Once Linked2Brands has completed the brand design development or adaptation together with the client the final artwork is created. In many cases, however, there are several different design options for a brand new product or a product relaunch. Here the marketing people are suddenly spoilt for choice and have to make a decision. One design may seem more attractive or more promising than another, but is it really? Why not let the consumer make the choice, right from the start?

For this purpose Linked2Brands joined forces with Psyma to create a tool that is extremely simple: depending on what the client wants, the market research institute can have the design verified by a so-called online access panel consisting of up to 300 women and men aged between sixteen and sixty-five from the target user group. The panel are given two or three design options to choose from: the old and the new packaging, say, or the new design, the old design and the design of a competitor.






[Translate to TR:] The consumers decide via mouse click which of the design options they find the most convincing, using criteria such as appearance, brand compatibility, product features and overall appeal compared with the design of a competitor and how motivated they are to purchase the product.

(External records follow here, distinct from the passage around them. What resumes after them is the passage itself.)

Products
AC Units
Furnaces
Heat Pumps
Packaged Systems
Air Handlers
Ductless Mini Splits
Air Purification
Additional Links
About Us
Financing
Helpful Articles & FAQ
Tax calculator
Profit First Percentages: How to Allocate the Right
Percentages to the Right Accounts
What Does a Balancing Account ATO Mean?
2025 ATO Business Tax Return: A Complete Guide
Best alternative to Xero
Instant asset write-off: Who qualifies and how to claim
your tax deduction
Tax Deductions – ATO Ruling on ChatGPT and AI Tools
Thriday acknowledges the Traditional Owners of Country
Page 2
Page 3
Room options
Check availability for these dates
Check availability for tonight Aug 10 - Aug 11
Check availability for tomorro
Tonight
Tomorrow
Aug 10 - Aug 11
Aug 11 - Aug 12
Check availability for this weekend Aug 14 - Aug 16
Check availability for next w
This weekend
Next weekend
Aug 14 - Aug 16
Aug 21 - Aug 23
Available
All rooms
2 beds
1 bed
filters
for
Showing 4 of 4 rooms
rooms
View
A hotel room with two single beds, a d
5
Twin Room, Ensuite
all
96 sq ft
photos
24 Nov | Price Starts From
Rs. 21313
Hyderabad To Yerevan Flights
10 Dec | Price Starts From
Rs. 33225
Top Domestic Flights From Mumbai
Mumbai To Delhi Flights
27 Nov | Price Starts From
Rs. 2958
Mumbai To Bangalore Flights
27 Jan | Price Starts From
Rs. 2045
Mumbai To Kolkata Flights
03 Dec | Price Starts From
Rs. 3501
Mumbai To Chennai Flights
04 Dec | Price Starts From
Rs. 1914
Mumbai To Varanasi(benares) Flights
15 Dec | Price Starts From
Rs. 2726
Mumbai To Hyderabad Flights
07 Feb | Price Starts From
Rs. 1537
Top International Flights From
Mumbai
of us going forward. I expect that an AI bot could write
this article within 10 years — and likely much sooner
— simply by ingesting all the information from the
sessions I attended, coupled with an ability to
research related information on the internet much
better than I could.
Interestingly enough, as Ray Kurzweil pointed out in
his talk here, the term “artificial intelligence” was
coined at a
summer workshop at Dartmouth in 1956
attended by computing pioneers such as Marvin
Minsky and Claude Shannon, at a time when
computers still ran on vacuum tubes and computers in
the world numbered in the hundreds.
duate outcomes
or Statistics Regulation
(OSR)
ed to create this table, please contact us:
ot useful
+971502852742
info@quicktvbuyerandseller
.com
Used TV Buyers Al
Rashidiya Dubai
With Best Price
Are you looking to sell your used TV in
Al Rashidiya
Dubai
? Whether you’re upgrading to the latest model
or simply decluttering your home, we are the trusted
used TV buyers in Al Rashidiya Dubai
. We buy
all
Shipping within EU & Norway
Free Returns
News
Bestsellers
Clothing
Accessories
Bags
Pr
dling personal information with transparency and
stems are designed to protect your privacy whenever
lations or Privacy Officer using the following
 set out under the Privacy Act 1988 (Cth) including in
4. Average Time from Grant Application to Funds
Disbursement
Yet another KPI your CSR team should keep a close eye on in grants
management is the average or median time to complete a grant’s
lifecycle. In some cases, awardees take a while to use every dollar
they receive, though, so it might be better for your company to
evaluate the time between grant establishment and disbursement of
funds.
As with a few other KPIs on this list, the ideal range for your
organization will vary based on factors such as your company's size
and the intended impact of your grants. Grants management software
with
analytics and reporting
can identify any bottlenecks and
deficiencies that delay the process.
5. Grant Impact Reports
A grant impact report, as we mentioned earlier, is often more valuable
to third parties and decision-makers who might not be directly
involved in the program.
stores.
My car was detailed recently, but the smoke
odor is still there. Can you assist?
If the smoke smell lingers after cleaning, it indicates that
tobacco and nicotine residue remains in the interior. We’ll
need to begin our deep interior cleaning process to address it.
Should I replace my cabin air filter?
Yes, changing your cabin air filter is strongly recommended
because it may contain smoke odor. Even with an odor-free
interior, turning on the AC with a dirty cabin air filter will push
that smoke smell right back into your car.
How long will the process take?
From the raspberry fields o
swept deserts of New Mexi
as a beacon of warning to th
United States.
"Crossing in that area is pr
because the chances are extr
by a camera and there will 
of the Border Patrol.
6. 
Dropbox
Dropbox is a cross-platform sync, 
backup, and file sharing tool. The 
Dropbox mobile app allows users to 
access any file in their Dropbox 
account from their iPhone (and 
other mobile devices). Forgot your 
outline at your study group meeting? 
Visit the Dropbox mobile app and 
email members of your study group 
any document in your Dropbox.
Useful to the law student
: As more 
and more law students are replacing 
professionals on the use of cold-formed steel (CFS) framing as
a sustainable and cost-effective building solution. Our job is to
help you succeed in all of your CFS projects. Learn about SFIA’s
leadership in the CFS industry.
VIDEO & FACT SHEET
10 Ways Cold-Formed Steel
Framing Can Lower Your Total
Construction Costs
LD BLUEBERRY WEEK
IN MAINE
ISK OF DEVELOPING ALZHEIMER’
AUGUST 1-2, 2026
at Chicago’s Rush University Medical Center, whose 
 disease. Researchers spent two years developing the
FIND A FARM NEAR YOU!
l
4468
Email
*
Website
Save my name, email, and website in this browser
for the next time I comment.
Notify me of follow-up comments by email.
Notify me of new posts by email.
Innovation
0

Being persuasive at the point of sale

One option is for the market researchers to place the selected designs on a virtual supermarket shelf but under real market conditions – i.e. positioned as they would be in reality and lined up next to a number of competing products. Anyone who knows that three out of four consumers do not make a purchase decision until they are in the shop standing in front of the shelf understands how important this is. Everything is at stake at the point of sale! Does my packaging reflect the brand values? Does it give the customer the brand experience? Is the brand tangible, even? And can it hold its own against the competition? This is where brands provide consumers with a point of orientation.